We arrive at the designated spot – today at the Stone House: a pub adjacent to the Greenbelt. This is our second or third wedding gig here in the past year. I drove our Eurovan because I knew it would be snowing and that we’d be waiting for a while and wanted to have a heated haven where some of us could hang out until we were signaled to line up and march in. Six of us managed to fit in the van, cozy and warm with the propane heater running. I snapped a couple shots with my iPhone, hoping to catch some “regimental” images of my kilted buddies, but – alas – the iPhone’s lack of a flash prevented any compromising photos. John McDade, our dedicated pipe major, and the band’s only bona fide Scot, upon thinking I had snapped a shot of his privates yelled, “It’s bloody cold – I’m claiming shrinkage!”

We finally got the go signal, and burst from the Eurovan into the falling flakes and lined up. Two drummers – Gene, the Drum Sergeant, and Rhonda, our unflagging bass drummer – followed the six pipers (John, Josh, me, Tim, “Junior” McKay) and Jayce – our next to be initiated band member and current gig gopher, whom – today – served as band photographer and official door opener. On P/M McDade’s command, we fired up outside and began with Mairi’s Wedding/42nd Highlanders and someone’s drones were dreadfully misfiring. As we played and marched toward the entrance to the Stone House Josh – in front of me – shut down all his drones, thinking the wounded rhino sound was coming from his pipes. I had a perversely satisfied feeling the offending sonic malady was emanating from my bass drone but managed to ignore it and revel in the horrific dissonance as we marched into the absolutely packed interior and continued playing to wild applause.
For me at least, and I suspect many of my colleagues in the band, the most exciting moment of any gig is when we enter the interior of the venue, full of people – in this and many other cases, unsuspecting – and we are rewarded with facial expressions of childlike exuberance and fascination, hoots, hollers, whistles, and all other types of boisterous expressions of approval and visceral pleasure.
It is this dynamic that makes it worth the 25 minutes it takes to get dressed, and however long it takes to drive to the gig, and however long we wait in the wings before we are unleashed like rabid rats on a rotting feral cat carcass.
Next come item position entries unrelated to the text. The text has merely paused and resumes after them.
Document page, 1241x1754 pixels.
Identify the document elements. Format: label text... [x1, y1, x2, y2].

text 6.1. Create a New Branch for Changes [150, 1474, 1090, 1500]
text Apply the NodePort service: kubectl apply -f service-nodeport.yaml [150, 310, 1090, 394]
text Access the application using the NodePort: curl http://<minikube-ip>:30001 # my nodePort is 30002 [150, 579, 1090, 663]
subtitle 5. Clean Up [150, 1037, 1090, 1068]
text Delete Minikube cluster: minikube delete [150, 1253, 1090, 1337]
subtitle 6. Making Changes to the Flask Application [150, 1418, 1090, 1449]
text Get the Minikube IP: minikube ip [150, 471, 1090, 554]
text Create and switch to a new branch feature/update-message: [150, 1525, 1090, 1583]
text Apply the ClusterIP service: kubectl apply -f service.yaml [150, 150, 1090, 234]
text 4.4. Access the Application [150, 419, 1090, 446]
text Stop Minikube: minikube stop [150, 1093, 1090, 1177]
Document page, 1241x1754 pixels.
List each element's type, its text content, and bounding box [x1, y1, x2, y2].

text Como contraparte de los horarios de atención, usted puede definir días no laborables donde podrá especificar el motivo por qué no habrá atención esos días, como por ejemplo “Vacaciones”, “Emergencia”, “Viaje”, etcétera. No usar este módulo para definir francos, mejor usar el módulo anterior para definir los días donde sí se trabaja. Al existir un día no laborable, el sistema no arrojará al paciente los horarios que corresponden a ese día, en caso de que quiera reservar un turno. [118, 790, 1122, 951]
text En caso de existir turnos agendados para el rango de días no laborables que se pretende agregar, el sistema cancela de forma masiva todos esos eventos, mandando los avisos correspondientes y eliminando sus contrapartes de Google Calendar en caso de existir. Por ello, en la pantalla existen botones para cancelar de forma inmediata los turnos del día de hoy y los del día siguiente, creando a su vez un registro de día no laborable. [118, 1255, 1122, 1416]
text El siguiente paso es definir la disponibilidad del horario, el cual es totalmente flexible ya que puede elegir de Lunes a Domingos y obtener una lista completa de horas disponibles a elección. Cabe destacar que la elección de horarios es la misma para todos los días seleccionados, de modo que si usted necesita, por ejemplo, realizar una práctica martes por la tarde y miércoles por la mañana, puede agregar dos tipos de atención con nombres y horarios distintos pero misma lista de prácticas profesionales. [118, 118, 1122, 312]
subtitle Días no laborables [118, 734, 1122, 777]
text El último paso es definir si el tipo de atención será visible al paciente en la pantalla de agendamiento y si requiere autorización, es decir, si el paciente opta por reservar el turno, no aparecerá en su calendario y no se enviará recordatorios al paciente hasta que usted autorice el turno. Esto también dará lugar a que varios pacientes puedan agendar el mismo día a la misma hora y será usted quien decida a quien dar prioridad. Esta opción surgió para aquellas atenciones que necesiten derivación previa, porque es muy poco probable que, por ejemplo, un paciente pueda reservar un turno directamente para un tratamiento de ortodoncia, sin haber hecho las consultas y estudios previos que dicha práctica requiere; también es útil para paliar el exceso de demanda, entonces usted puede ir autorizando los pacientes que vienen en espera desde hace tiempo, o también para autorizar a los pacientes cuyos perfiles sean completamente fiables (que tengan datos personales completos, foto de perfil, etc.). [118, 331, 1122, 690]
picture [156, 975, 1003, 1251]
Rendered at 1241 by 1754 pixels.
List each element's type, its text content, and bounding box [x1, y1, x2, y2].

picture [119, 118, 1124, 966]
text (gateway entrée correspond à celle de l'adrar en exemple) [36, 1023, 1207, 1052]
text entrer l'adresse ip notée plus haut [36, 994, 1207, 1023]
It is this moment when I feel the righteousness of strutting, when I feel the loss of self that historical actors from Nazi storm troopers to the starting players in the World Series must have felt. My uncooperative bass drone notwithstanding, this moment is indeed what the great French social theorist Roland Barthes referred to as “jouissance” – the proto-orgasmic loss of self in the cataclysmic moment of pure pleasure…
We finish the two tunes and the ceremony begins. We scurry to stand out of the way so the guests can see. I watch the bride and groom – two middle-aged people whom I think are starting over with great hope, and surrounded by an impressive assortment of people I hope feel the same way – and remember with great warmth my own wedding atop a mountain in central Idaho. The bride’s gaze upon her soon-to-be-betrothed is so angelic that I cannot stop staring at her makes me think that this is really a special moment and I’m privileged to be a part of it.
After a decent amount of time and words the ceremony is over and we’re lining up to begin the march-out tune, which John calls out at the last second: Scotland the Brave. We play it through twice, marching elegiacally through the crowd of gleeful attendees, following the bride and groom, out the door into the falling snow. It sounded great. The bride and groom stood in the snow for a moment with us and expressed their gratitude. Gig over, we scurried to our vehicles and headed to our homes to remove the kit and get on with our separate lives, the weekend half completed, thoughts of what’s ahead and what’s due in the offing.